_TEXTE DE L'EXERCICE_:
════════

Les retours que certains établissements, nous adressent, au sujet de la participation de leurs élèves au Prix des Découvreurs, font toujours bien plaisir à recevoir. Surtout ils nous confortent dans l’idée que plus que la désignation d’un ou d’une lauréate, importe d’avoir, à partir de nos propositions, su entraîner des jeunes à s’emparer des outils du langage comme de ceux de l’image et de la musique, bref de divers champs de la création, pour les autoriser à mettre à leur tour en forme, leur toute neuve ce qui ne veut pas dire vide ou insignifiante, expérience de la vie.
Je ne peux citer tous les messages récemment reçus. Ni publier ici l’ensemble des travaux qui m’ont été montrés comme les caviardages par exemple réalisés par ces collégiens de troisième de l’Académie de Rennes qui m’ont bien impressionné. De toute cette production, je me contenterai de donner un seul exemple, emprunté aux élèves d’un lycée que je connais bien pour y être à plusieurs reprises intervenu. Avec toujours le même bonheur.
Les élèves de secondes de Fanny Cambron-Huvelle (lycée Arthur Rimbaud de Sin le Noble) ont cherché à se rapprocher de leur propre vie à partir de quelques voies ouvertes par la lecture de certains textes de Milène Tournier, tirés de L’Autre jour, publié l’an passé chez Lurlure. On y voit notamment comment ces textes d’un jeune auteur contemporain autorisent mieux que tout autre qui serait issu d’un passé plus lointain à dire avec les mots d’aujourd’hui ce qui reste vécu dans le monde présent. On y sent comme la poésie d’aujourd’hui, dans cette perspective, peut agir comme une sorte de réactivation de cette parole sensible et créative que certains voulaient croire déjà, chez nos jeunes, perdue. Le poète et philosophe Jean-Claude Pinson dans les divers ouvrages qui ont suivi Habiter en poète, a largement théorisé la notion de « poétariat » dans laquelle il voit la force seule capable de faire un jour échec au règne de l’Homo œconomicus qui précipite actuellement le monde vers sa perte. Que chacun devienne, à travers l’éducation qu’il reçoit et la manière dont il cherche alors à s’instituer en Sujet de sa propre vie, l’artiste de son existence.

════════

_EXTRAIT DE DONNÉES_:

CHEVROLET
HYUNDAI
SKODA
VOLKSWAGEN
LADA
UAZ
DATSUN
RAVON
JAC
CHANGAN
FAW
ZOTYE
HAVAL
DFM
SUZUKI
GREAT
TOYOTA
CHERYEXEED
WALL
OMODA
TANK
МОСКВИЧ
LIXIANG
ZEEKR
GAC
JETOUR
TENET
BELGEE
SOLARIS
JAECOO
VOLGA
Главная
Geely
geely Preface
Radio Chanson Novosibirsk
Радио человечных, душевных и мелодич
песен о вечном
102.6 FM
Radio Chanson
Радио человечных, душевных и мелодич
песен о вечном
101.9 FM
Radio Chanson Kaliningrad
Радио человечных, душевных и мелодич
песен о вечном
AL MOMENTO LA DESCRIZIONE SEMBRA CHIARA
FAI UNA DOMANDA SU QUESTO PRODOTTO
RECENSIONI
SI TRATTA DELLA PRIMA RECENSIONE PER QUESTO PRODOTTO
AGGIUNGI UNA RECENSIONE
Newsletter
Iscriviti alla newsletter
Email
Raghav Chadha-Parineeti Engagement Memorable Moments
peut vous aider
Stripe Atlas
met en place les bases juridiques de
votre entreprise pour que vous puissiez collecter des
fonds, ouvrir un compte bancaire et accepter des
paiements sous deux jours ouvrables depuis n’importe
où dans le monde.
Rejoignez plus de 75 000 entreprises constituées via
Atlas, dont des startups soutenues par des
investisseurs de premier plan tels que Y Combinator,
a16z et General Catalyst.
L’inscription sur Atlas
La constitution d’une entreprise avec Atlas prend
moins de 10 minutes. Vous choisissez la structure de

════════

_ACTIVITÉ_: Poursuivez, s'il vous plaît, le texte sur le Prix des Découvreurs à la suite de sa dernière phrase.

_VOTRE RÉPONSE_:
« Si l’on veut bien être attentif à ce que Deleuze appelait « le devenir révolutionnaire des gens », on verra » écrit Jean-Claude Pinson, dans un fort article qu’on pourra lire en accès libre ici, « que ce devenir artiste est aujourd’hui, aussi virtuel et minoritaire qu’il soit encore, un devenir général. C’est la force des mœurs des temps démocratiques que de placer chacun devant le dilemme de se faire « le poète de sa propre existence » ou bien de n’être qu’un mort-vivant parmi d’autres. Et quand il s’agit d’exister comme individu, chacun est enclin à exercer sa « raison artistique », à se conduire (sinon se considérer) comme un artiste (et d’abord de sa propre vie). Chacun du moins s’efforce de se ménager un atelier (ou chambre à soi, ou cabane) où il pourra « perruquer », exercer cette « créativité dispersée, tactique et bricoleuse » dont parle Michel de Certeau (tel aujourd’hui s’essaiera à la sculpture ; tel autre bricolera sa house music ; tel autre mettra en page son blog…). »
Car il ne s’agit plus de déplorer, comme on le fait, à longueur de temps, le peu d’intérêt que, sur le plan de la réception, suscitent en général les œuvres de l’esprit. Ce qui compte est de voir qu’au plan de la production, le désir de création va se généralisant.
C’est, en ce qui nous concerne, notre fierté, que de proposer depuis plus d’un quart de siècle, à tous ceux qui nous font confiance, des voies, à chaque fois singulières, pour accompagner ce désir, en le rendant plus conscient. Peut-être aussi plus puissant.